CNN has learned that investigators became more suspicious when they turned up intercepted communications that US intelligence agencies collected among suspected Russian operatives discussing their efforts to work with Manafort, who served as campaign chairman for three months, to coordinate information that could damage Hillary Clinton’s election prospects, the US officials say. The suspected operatives relayed what they claimed were conversations with Manafort, encouraging help from the Russians.

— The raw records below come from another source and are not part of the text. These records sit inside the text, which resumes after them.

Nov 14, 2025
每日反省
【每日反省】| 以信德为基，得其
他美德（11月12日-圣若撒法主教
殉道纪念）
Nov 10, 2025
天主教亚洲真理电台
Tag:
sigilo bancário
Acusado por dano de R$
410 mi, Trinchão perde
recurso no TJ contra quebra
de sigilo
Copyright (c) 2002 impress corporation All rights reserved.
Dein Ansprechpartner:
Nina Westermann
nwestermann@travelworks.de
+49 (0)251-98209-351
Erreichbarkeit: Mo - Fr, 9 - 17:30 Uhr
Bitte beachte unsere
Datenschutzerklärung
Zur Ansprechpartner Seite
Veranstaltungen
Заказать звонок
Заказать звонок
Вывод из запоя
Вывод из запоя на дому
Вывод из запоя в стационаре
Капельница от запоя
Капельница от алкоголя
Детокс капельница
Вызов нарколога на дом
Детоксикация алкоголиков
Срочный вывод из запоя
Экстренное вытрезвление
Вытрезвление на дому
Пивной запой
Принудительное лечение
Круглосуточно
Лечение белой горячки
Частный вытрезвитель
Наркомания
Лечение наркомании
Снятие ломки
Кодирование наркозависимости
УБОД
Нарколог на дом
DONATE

This is, to put it mildly, pretty damning information. But anyone familiar with intelligence work will quickly note that it can’t necessarily be taken at face value. Intelligence operatives will sometimes intentionally feed false information over channels they know are monitored. In other cases, people will boast about things that simply aren’t true. Maybe someone is friends with Manafort and wants to puff up their importance with their Russian intelligence handlers or associates. So they say that Manafort is coordinating with them when he’s not. These are real possibilities.

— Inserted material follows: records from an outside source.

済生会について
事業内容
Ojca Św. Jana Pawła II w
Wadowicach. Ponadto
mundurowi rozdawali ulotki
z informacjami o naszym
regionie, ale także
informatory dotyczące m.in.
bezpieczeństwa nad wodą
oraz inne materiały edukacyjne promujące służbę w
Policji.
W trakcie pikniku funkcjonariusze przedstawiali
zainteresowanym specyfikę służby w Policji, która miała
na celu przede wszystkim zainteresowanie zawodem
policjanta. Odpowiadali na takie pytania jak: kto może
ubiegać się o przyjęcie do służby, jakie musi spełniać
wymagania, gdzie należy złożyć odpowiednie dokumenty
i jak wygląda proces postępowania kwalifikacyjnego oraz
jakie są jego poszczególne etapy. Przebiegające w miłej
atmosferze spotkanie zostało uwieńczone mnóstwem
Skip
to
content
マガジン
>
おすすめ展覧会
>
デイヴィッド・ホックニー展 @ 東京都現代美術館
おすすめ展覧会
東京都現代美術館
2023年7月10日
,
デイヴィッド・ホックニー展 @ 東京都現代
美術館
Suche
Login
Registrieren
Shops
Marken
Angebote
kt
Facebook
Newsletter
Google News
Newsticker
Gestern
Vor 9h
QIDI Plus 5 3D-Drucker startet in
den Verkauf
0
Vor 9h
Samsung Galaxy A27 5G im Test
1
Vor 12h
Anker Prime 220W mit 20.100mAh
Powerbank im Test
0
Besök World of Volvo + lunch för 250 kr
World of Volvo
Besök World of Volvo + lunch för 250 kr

So while the evidence is important and looks bad, it has to be interpreted with caution. But now we appear to have clear cut evidence from the other side that Manafort was doing precisely what was claimed: passing on confidential campaign data to a high-level Russian oligarch who Manafort knew from long experience was closely tied to Putin and the Russian intelligence services. There’s really no question about whether there was collusion. We have it right here in front of us.
Some are speculating that this information could have been what Russian intelligence used to guide its campaign in the second half of 2016. We don’t know that. More importantly, we don’t need to know that. What is relevant is intent and action, not effectiveness.

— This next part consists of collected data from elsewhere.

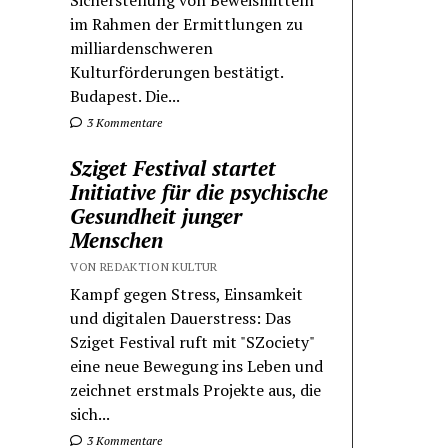
Sicherstellung von Beweismitteln
im Rahmen der Ermittlungen zu
milliardenschweren
Kulturförderungen bestätigt.
Budapest. Die...
3 Kommentare
Sziget Festival startet
Initiative für die psychische
Gesundheit junger
Menschen
VON REDAKTION KULTUR
Kampf gegen Stress, Einsamkeit
und digitalen Dauerstress: Das
Sziget Festival ruft mit "SZociety"
eine neue Bewegung ins Leben und
zeichnet erstmals Projekte aus, die
sich...
3 Kommentare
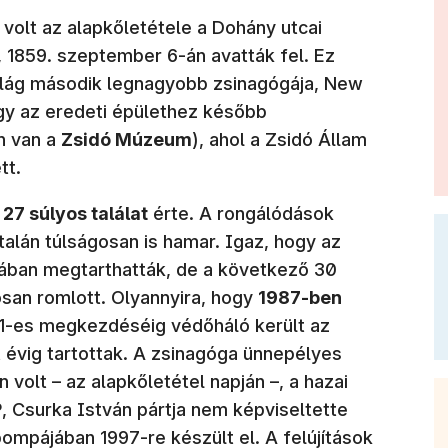
volt az alapkőletétele a Dohány utcai
 1859. szeptember 6-án avatták fel. Ez
világ második legnagyobb zsinagógája, New
ogy az eredeti épülethez később
n van a
Zsidó Múzeum
), ahol a Zsidó Állam
tt.
n
27 súlyos találat
érte. A rongálódások
talán túlságosan is hamar. Igaz, hogy az
sában megtarthatták, de a következő 30
san romlott. Olyannyira, hogy
1987-ben
991-es megkezdéséig védőháló került az
t évig tartottak. A zsinagóga ünnepélyes
volt – az alapkőletétel napján –, a hazai
P
, Csurka István pártja nem képviseltette
ompájában 1997-re készült el. A felújítások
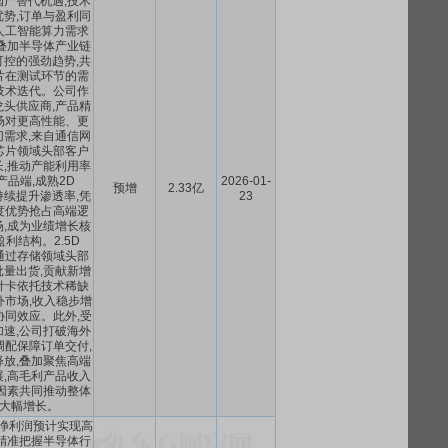
产替代机遇,技术
势,订单与盈利同
人工智能算力需求
叠加半导体产业链
控的强劲趋势,共
片在测试环节的需
技术迭代。公司作
头供应商,产品精
场对更高性能、更
需求,来自通信网
芯片领域头部客户
,推动产能利用率
品端,成熟2D
2026-01-
预增
2.33亿
持续提升渗透率,凭
23
度优势抢占高端逻
,成为业绩增长核
盈利结构。2.5D
通过存储领域头部
量出货,贡献新增
针卡依托技术稀缺
外市场,收入稳步增
协同效应。此外,受
速,公司打破海外
调配保障订单交付,
放,叠加聚焦高端
,高毛利产品收入
因素共同推动整体
大幅增长。
司净利润预计实现高
精准把握半导体行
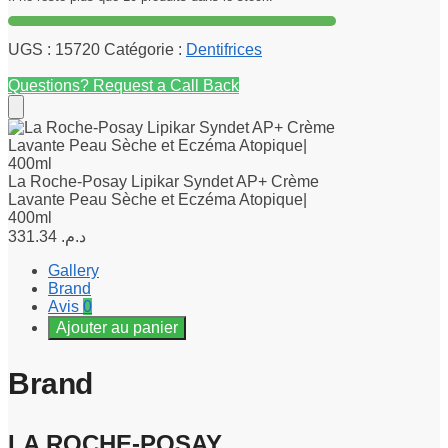
UGS :
15720
Catégorie :
Dentifrices
Questions? Request a Call Back
La Roche-Posay Lipikar Syndet AP+ Crème
Lavante Peau Sèche et Eczéma Atopique|
400ml
331.34
د.م.
Gallery
Brand
Avis
0
Ajouter au panier
Brand
LA ROCHE-POSAY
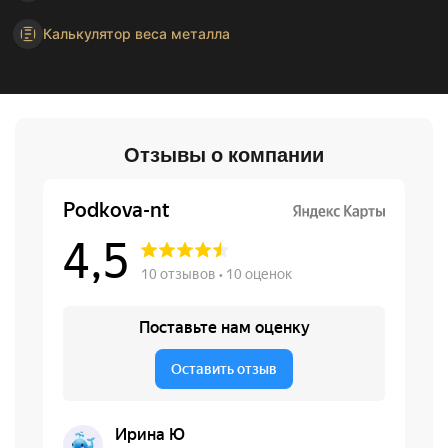
Калькулятор веса металла
Отзывы о компании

According to the Times these transfers happened in the “spring” of 2016, so as late as the end of May, by normal reckoning. In early June, in the emails leading up to the Trump Tower meeting, Manafort would learn directly, if he didn’t already know it, of the Russian government’s formal efforts to help elect Donald Trump. In mid June, if he didn’t already know it, he’d have read public reports about Russian hacking into the DNC servers. After all that, we know from Manafort’s own email that in mid-July he was still pushing Kilimnik to tell Deripaska he could give him personal briefings on the state of the campaign. Again, just how much help this campaign data provided isn’t the point. What’s relevant is that Manafort was providing it on an on-going basis to a man at the center of the Kremlin power structure, information with only one use. He kept pushing his usefulness and more information after he had direct private and public evidence of the Russian campaign.
How much collusion there was, how deeply Donald Trump was knowingly a part of it, remains to be seen. The fact of collusion is established. Not through some marginal member of the operation but by the man Trump chose to run his campaign.